История на пристани, а также история с судом, и с оскорбительным для Модзалевских решением, особенно удручало Николая Павловича помилование, создали у стариков такое настроение, что теперь им казалось совершенно невозможным какое-либо общение с зятем. Отвечать ему, изъясняться, просить прощение – было ниже их достоинства. Но в то же время они понимали, что всё так долго продолжаться не может. Они переживали, что Саша, идущий на поправку после тяжёлой болезни, будет изъят у них этим человеком, которому нет дела до сына и до его здоровья. Что он не предоставит должный уход ребёнку, и это может вызвать осложнения после болезни.

Их поразило желание Лукомского забрать сына. Ведь у него не было своей жилплощади. «Неужели он собрался жить с маленьким ребёнком в гостинице?» – думали они. И это не давало им покоя в течение всего того времени, что Лукомский приходил в бешенство из-за их молчания, думая, что они, позабыв его, счастливо проводят время.

Несмотря на то, что Лукомский однажды уже заикался о сыне, это теперешнее заявление стало для них полной неожиданностью. Тогда ни Николай Павлович, ни Елизавета Сергеевна не придали значения угрозе зятя. Если Николай Павлович ещё сомневался в своих правах на оставления ребёнка, то Елизавета Сергеевна и думать об этом не желала. Мысль об этом казалось ей нелепой и невозможной.

Но теперь было другое дело.

– Неужели это возможно? – спрашивала она у мужа, нервно сжимая в руке письмо Лукомского.

– Не знаю… – растерянно отвечал Модзалевский. – Точно сказать не могу… Ведь он, всё-таки, его отец. Этого не отнять…

– Ну и что с того, что он отец? – волновалась Елизавета Сергеевна. – А мы кто? Разве мы чужие Сашеньке?
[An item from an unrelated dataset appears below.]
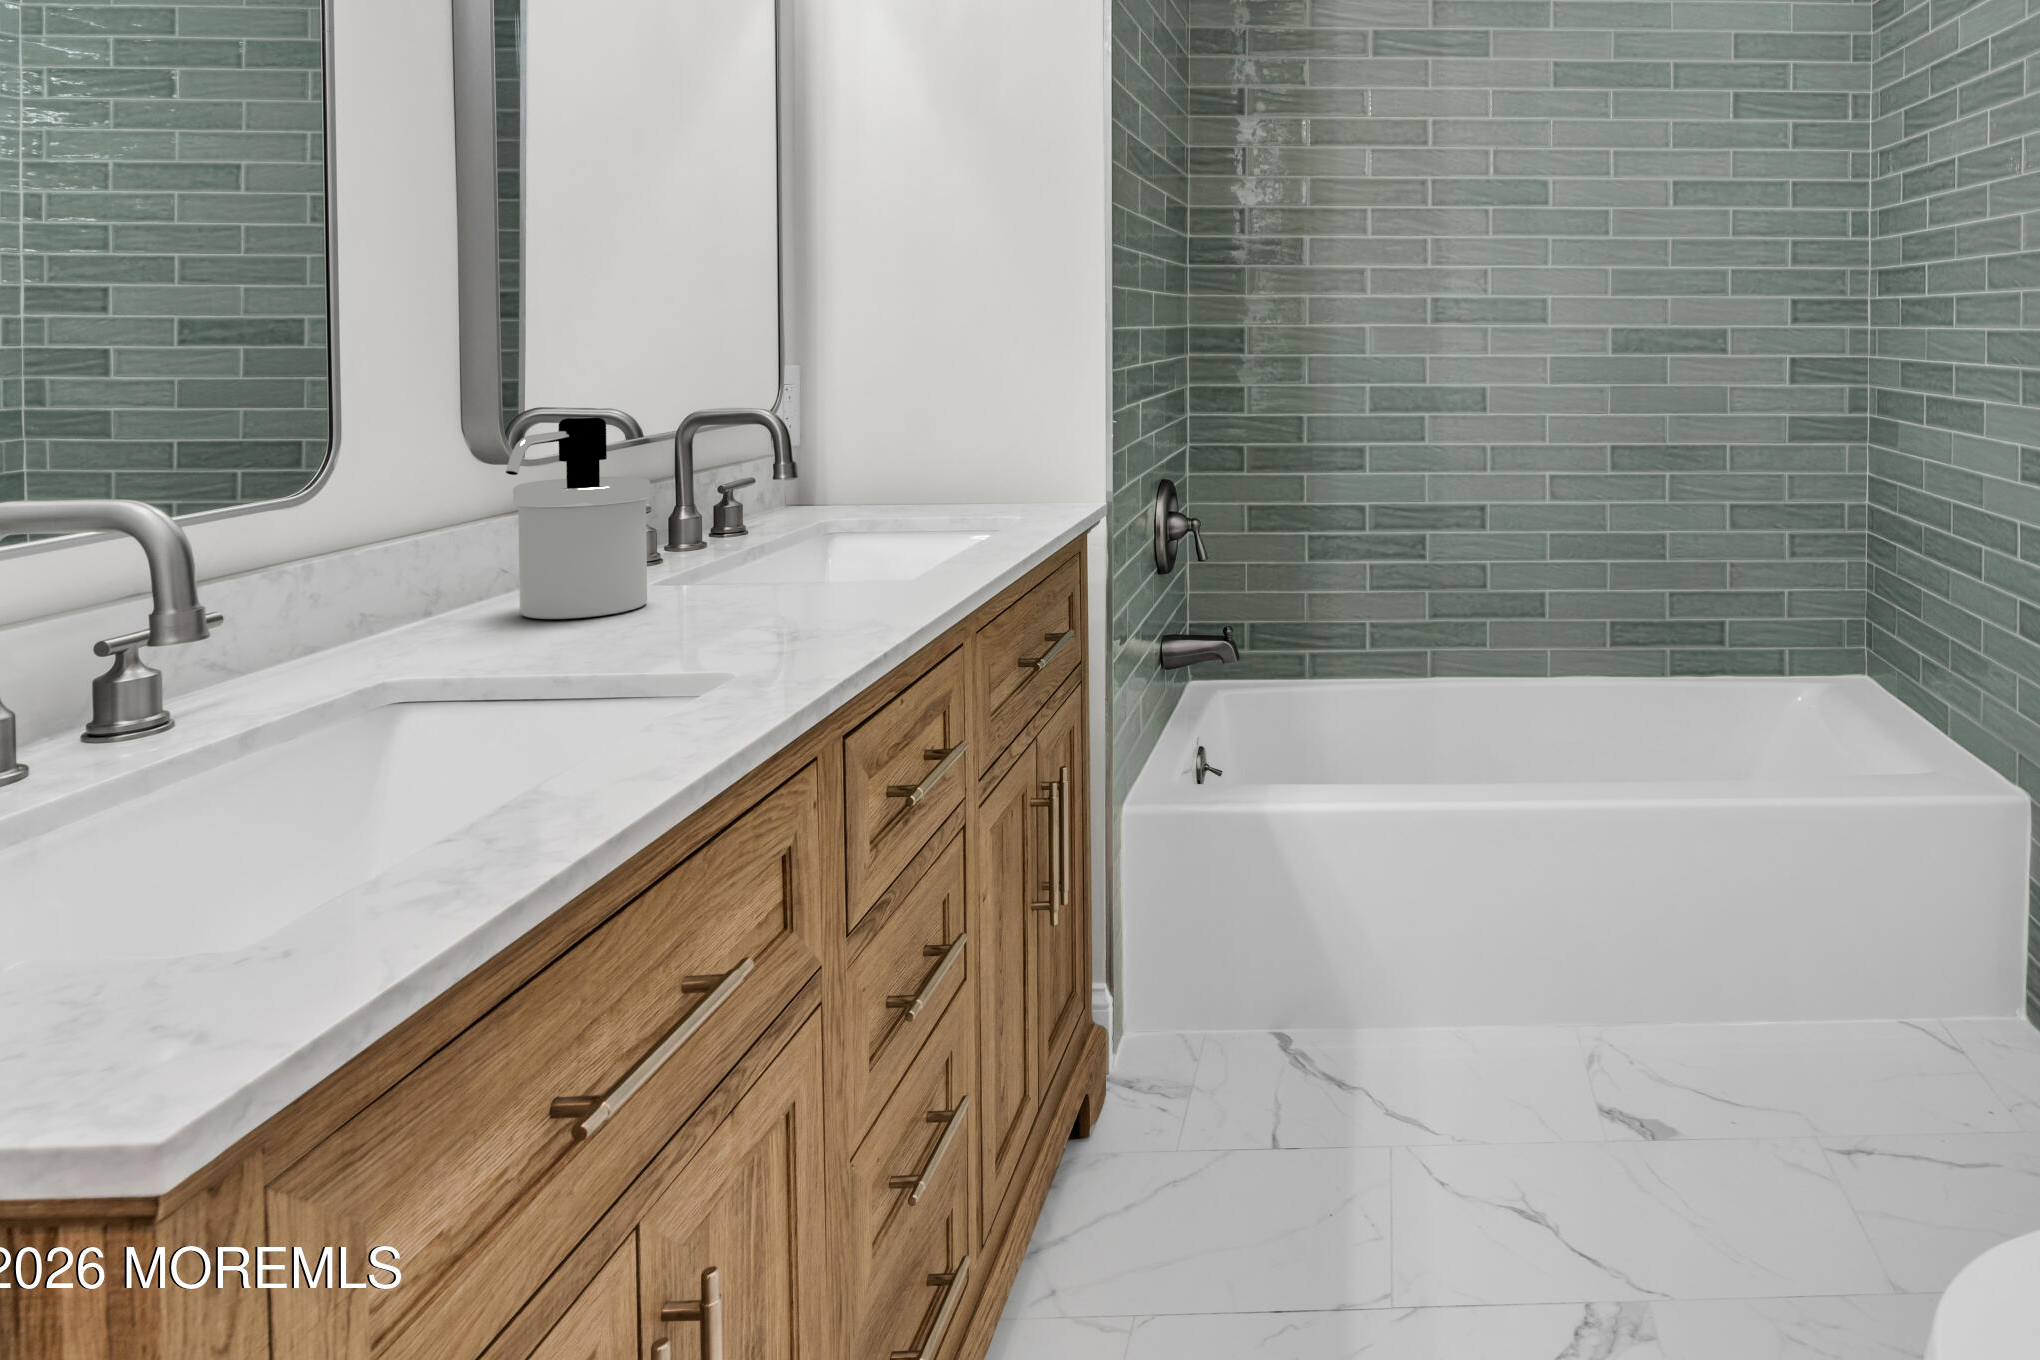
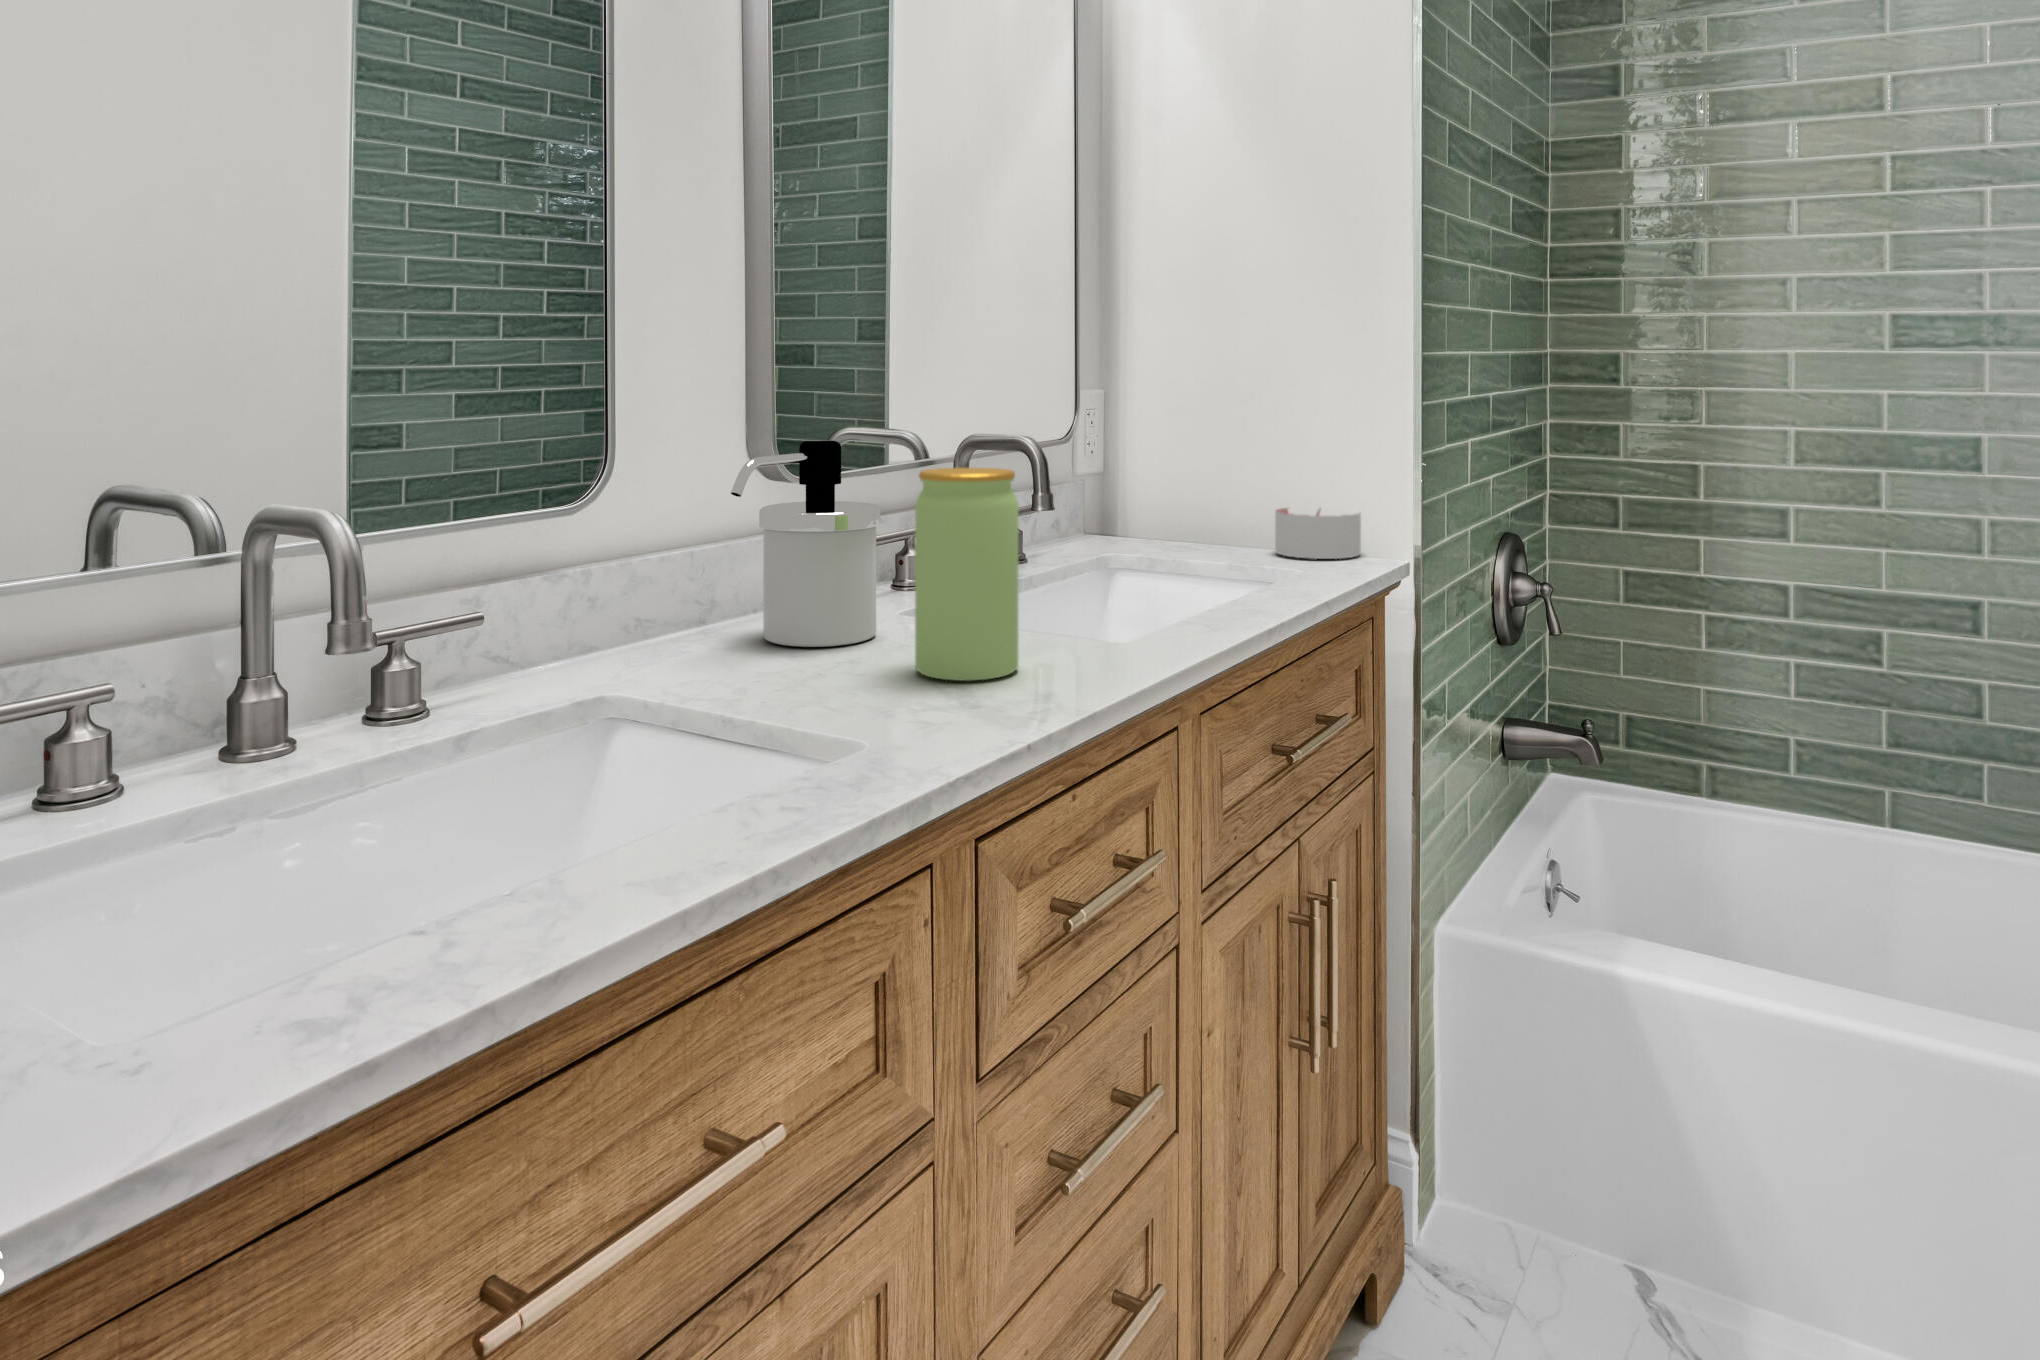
jar: none [722,436,824,625] -> present [915,468,1018,681]
candle: none [982,464,1058,509] -> present [1275,508,1361,559]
Мы родители его матери и это наш внук!

Модзалевский пожал плечами.

– Да это же совершенно невозможно! – продолжала Модзалевская. – Отрывать ребёнка от любящих людей, из прекрасной обстановки, да ещё в таком возрасте – это чистое безумие, это преступление! Зачем ему Саша? Что он ему даст? У него же ничего нет! Потащит его с собой за границу? Восьмимесячного ребёнка? Куда он его денет?

– Может быть, всё ещё наладится… – глухо промолвил Николай Павлович. – Может, он успокоится и передумает. В самом деле куда он его денет, когда уедет в командировку? Оставит нам, а потом будет приезжать, наблюдать за воспитанием.

– Я не отдам Сашу! – сердито и решительно заявила Елизавета Сергеевна. – Не отдам и точка! Он требует его просто из мести! Просто желает сделать нам зло. Нет, не может такого произойти, чтобы ему позволили так нарушать все божеские законы. Я не могу отдать мальчика на верную смерть…

Для Модзалевских наступили кошмарные дни.

Елизавета Сергеевна теперь жила в постоянном страхе. Каждый раз как только раздавался звонок, слышалось дребезжание пролётки под окном, или стучали чьи-нибудь громкие шаги по тротуару, она бледнела, вздрагивала, и бросалась в детскую. Ей казалось, что вот-вот явится Лукомский вместе с полицией, судьями и заберёт Сашеньку. Она была убеждена, что нет такого закона, который допускал бы, чтобы нелюбящий отец отнял ребёнка у любящих его дедушки и бабушки, но разве законы не нарушаются сплошь и рядом по произволу властей, по легкомыслию судей, и по адвокатской хитрости?

По ночам она не могла спать и целыми бессонными часами сидела над детской кроваткой. Саша был необычайно мил, с каждым днём заметно развивался и всё больше становился похож на покойную Елену. У этого маленького человека уже образовывались свои собственные, личные, привычки, особенности, манеры. Он уже любил рассматривать картинки и одним улыбался и «разговаривал» с ними, а другие трепал, ворча на них. Просыпаясь, он сначала приоткрывал только один глаз и долго глядел им, старательно жмуря другой. Это была привычка Елены, когда та была ребёнком. Он любил перебирать чужие волосы и, отделив прядь, осторожно накручивал их на палец. И это тоже была её привычка. Он смеялся как она, плакал как она, сердился как она. Он был маленькой точной копией Елены. И в каждом его, ещё не ловком, движении, Елизавет Сергеевна видела Елену, ту самую, которая давно уже стала взрослой женщиной и уже навсегда покинула её.

Елизавета Сергеевна, находясь у детской кроватки внука, переносилась в далёкие счастливые годы, когда она возилась с маленькой дочерью. Милое прошлое возникало в каждой мелочи детского обихода и в каждой детской черте внука. Елизавет Сергеевна бессознательно чувствовала, что вслед за пережитым страшным горем наступает эпоха новых надежд, нового расцвета и новых радостей. Покойная, навеки ушедшая дочь, казалось, воскресала, приняв новый облик. Прошлая жизнь как бы начиналась сначала. И это было великим утешением и исцелением для неё.

Но Лукомский вносил разрушение в этот налаживающейся душевный мир Елизаветы Сергеевны, а новое счастье грозило порваться и исчезнуть.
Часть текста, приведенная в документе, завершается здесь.